BRIEF 1
In the entries, copy verbatim every line between the line holding "text How to" and the line holding "text Passive Attacks: Malware", inclusive, and nothing more.

begin EXCERPTED TEXT

Wednesday, November 23, 2005

Band-aid time...

My wife’s mouse died, what are you gonna do. Yes, my wife had a pet mouse, and for the love of God did she love that fuzzy little rodent bastard. I had never imagined before yesterday that a person could get so crazy distraught over a frickin’-frackin’ dirty ass little mouse. Aren’t women supposed to be deathly afraid of mice, hopping up on furniture, squealing, and calling exterminators and what not? So where was the mix-up here.
Though she was nearly inconsolable, I did mange to console her. I took her out and told her that she could buy any ol’ ugly-ass pair of shoes that she likes. I hate shoe shoppin’, and she loves to buy ugly-ass shoes. That turned out to be a good start me thinks. Then I took her to her favorite little place to eat and encouraged her to have a couple of her favorite chocolate martini’s (it was about 1 o’clock in the afternoon by the way). Next, a trip to get her the latest and greatest DVD releases of Sienfeld, by far her favorite show ever. We finished off the afternoon with a lively good romp, if ya know what I mean. All in all a successful afternoon of consoling me thinks.

Sunday, November 06, 2005

Gotta love the wife...

Today, my wonderful wife and I went for a walk. We chose to take our walk through this half-ass local nature reserve place that totally sucked, but we enjoyed the walk and the company none the less. Anyhow, somewhere deep in the forest, we came across this unbelievably foul oder, damn near taking us both to our knees, and my favorite person in the world says: “Does a bear shit in the woods?” Absolute brilliance. I could not love this woman more. Good night folks.

Here we go again...

If a bear had no hair, I would certainly stare.
But could it still inflict that usual bear scare?
If he stood up straight, and shook out his bear skin,
Bared his sharp teeth, and roared out to his bear kin,
Would you still cry out until your high voice wore thin?
My advice for escaping this bear with no hair,
Is to close your eyes tight –
And picture him in underwear.

Hey, if you don't like it...

end EXCERPTED TEXT
begin ENTRIES SHOWN

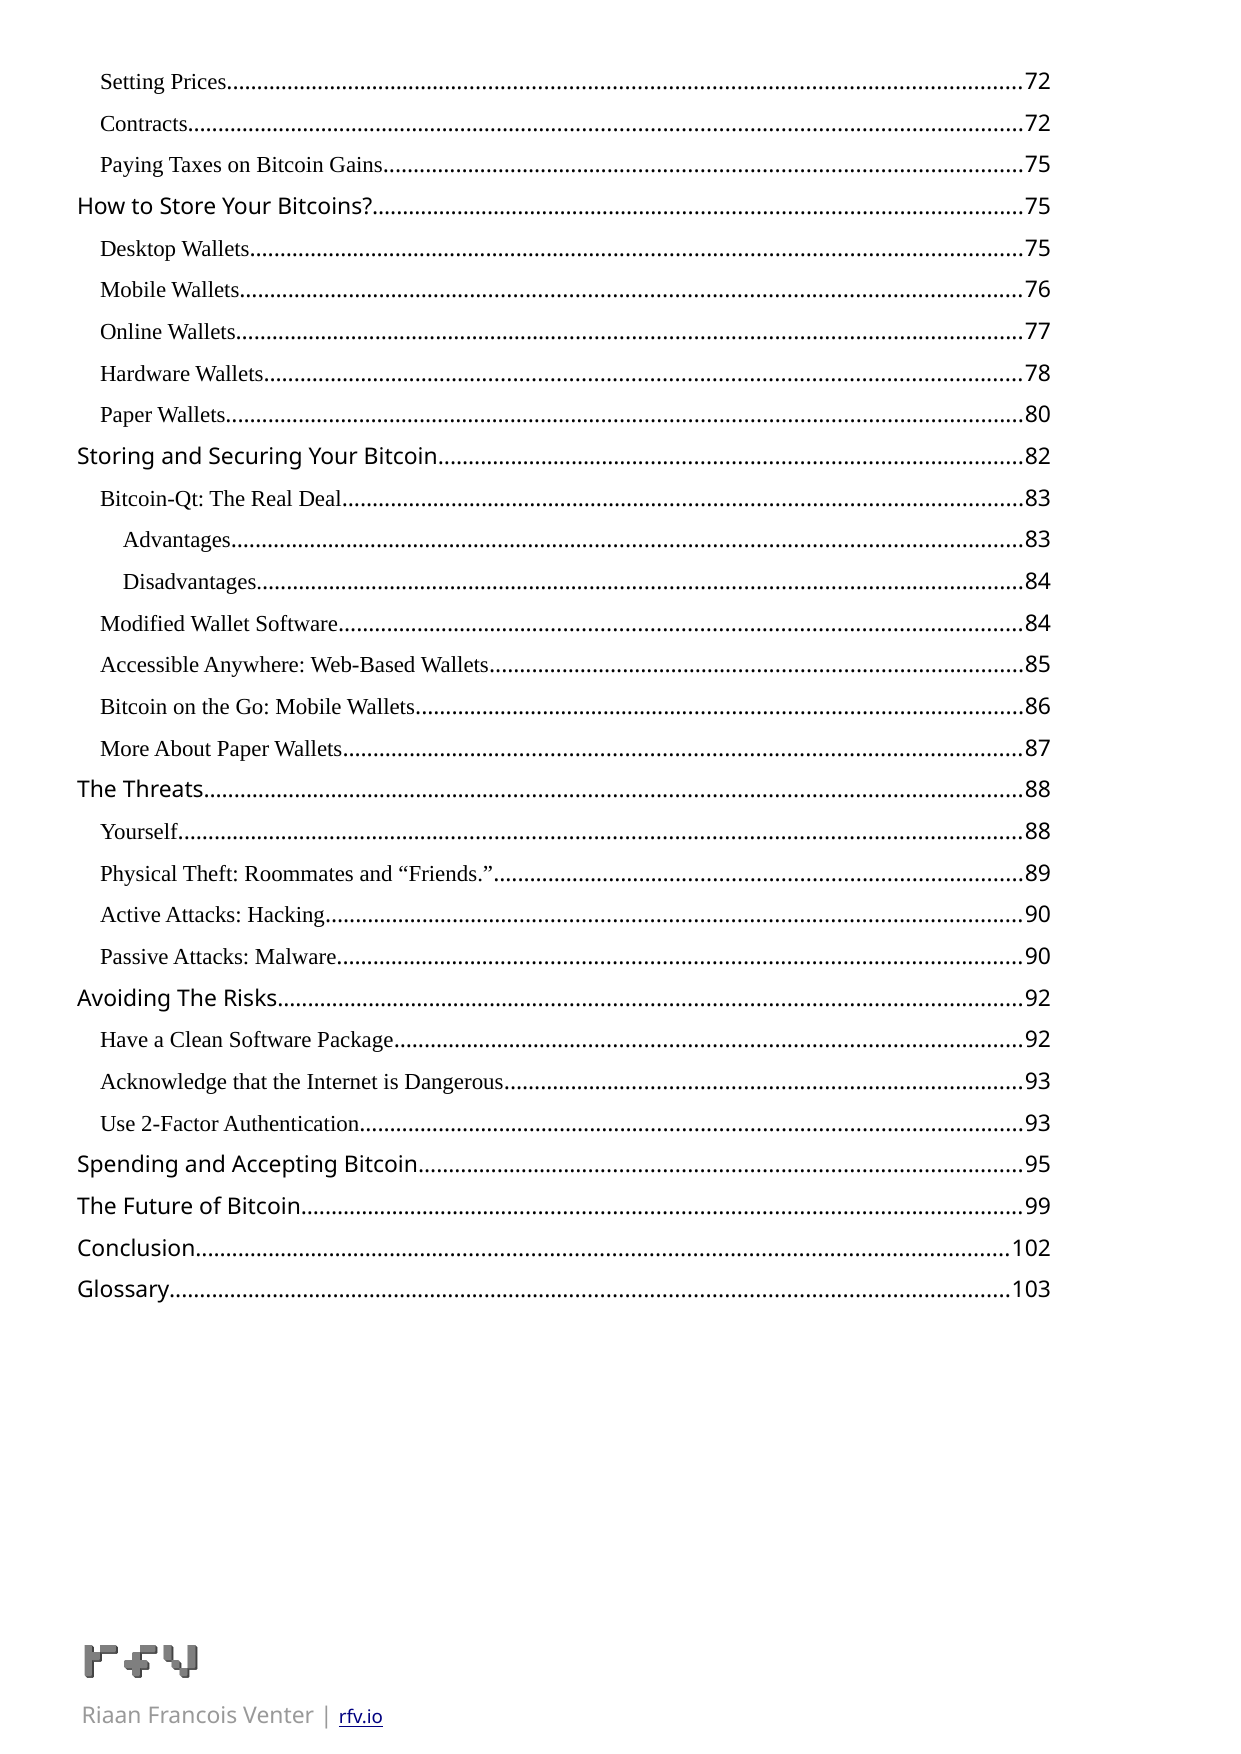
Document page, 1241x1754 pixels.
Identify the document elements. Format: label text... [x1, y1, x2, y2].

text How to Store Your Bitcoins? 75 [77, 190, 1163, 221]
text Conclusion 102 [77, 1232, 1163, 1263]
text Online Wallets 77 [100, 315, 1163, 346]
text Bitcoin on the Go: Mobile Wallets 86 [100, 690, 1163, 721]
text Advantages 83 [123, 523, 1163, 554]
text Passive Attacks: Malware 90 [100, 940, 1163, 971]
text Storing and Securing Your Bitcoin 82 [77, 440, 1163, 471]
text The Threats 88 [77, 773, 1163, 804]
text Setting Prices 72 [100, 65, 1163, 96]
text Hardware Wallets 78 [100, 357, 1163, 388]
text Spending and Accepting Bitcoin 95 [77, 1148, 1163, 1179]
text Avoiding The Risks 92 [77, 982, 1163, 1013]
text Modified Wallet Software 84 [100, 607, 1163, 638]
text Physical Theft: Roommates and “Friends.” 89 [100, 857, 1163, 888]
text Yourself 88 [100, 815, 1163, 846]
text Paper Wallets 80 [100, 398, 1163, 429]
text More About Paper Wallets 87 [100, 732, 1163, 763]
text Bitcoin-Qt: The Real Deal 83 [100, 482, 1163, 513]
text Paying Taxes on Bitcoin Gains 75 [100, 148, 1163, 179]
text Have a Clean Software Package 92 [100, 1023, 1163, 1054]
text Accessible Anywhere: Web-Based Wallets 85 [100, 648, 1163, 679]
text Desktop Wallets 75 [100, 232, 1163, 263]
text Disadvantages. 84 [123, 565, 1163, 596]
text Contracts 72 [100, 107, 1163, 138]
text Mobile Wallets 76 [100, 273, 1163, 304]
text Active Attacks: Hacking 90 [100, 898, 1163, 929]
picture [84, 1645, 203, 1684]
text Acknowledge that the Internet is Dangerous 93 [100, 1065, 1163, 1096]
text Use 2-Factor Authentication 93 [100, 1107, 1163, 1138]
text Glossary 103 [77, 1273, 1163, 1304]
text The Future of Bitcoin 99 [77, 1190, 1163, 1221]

end ENTRIES SHOWN

BRIEF 2
According to the blog posts, at about what time of day were the chocolate martinis ordered?

COMPLETE ANSWER 1
text How to Store Your Bitcoins? 75 [77, 190, 1163, 221]
text Conclusion 102 [77, 1232, 1163, 1263]
text Online Wallets 77 [100, 315, 1163, 346]
text Bitcoin on the Go: Mobile Wallets 86 [100, 690, 1163, 721]
text Advantages 83 [123, 523, 1163, 554]
text Passive Attacks: Malware 90 [100, 940, 1163, 971]

COMPLETE ANSWER 2
About 1 o'clock in the afternoon.